In order to get our roof located correctly, I borrowed a buddy's IROC Z and drove it down to the shop. We set the two cars side by side and moved the roof around on the cage until it looked right.

When then fabricated some mounting tabs and welded it onto the cage tubes.

With a realization that the A pillars of the diecast donor body are cast into the body, I thought these pictures, to some degree, represented the roof mounting process we went through back then.





And then just for fun, I laid on the front windshield and rear glass.






Hoping the stripper calls today and says the body is ready.

I collect and work exclusively in 1/18 scale.

  • Member since
    October 2020
  • From: Hillsboro, TX
Posted by Oldtimeracer on Saturday, October 10, 2020 1:19 PM

Going to try to pick them off one at a time, simultaneously.

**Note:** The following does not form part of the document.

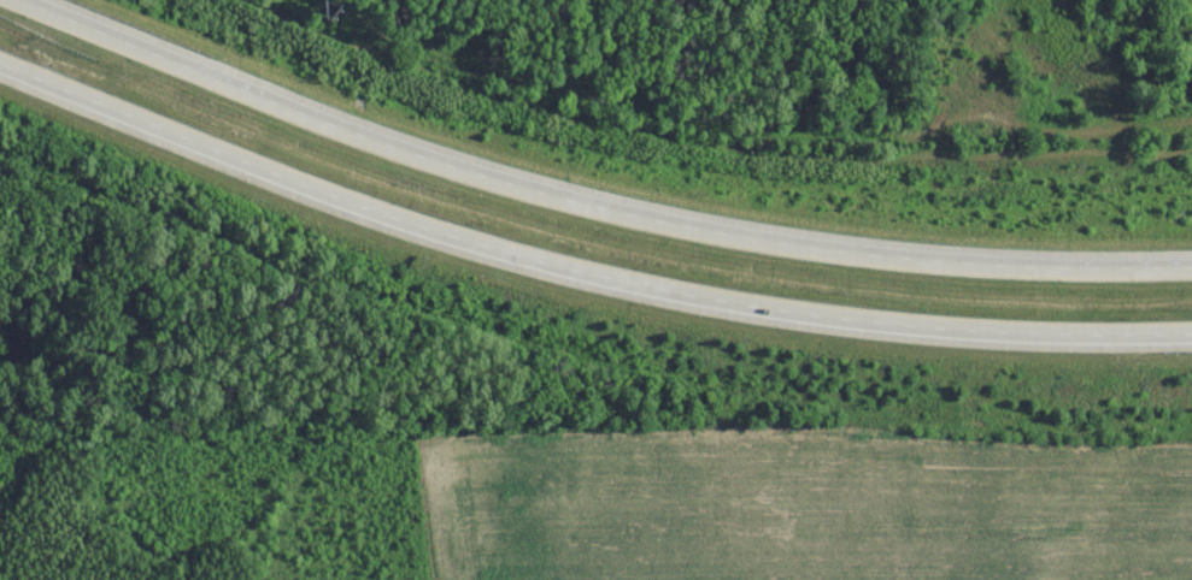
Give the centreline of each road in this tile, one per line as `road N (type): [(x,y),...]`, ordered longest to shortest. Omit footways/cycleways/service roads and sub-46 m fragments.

Here's how we look at the end of today.



From the front to the back, I'll start with the hood. If you look at one of the earlier pictures, the hood stood up at the base of the windshield. There were some details cast into the underside of the hood that were interfering with the air cleaner and windshield base, so those have been removed.





The donor has T-tops, and of course, our car had a solid roof, so beginning to work on melding them together, and then closing the gaps with body putty.



And, of course, we've got the fuel filler relocated.



I will keep walking around the model, correcting items as I go, knowing full well that frequently a correction will require another one, due to the relationships of pieces changing as you go.

I collect and work exclusively in 1/18 scale.

  • Member since
    October 2020
  • From: Hillsboro, TX
Posted by Oldtimeracer on Saturday, October 10, 2020 1:18 PM

As you get deeper into one of these blending projects, the level of detail increases, with respect to the accommodations that need to be made to each major component.

Got the doors hollowed out, and mounted one onto the body.



One of the first things I need to consider is this major disconnect where the body and floor join along the rocker panel.



I can certainly trim back the floor pan of the GMP chassis (and again violate my own requirement to keep it as intact as practical), but there is still a gap that will need to be filled somehow.

Front (and rear) track is too wide, so I need to figure out how to flare the fenders to cover the tops of the tires. I have a choice of several pre-molded flare lips that I will need to test fit.



Will also need to close this gap, at the rear, or at least detail it to where it doesn't simply look like two models squished together.



The dry break comes up short compared to the Sunstar rear window. Thinking about cutting it off, bending some aluminum tubing, and actually having it come out at the molded in fuel filler location on the SunStar body.

I collect and work exclusively in 1/18 scale.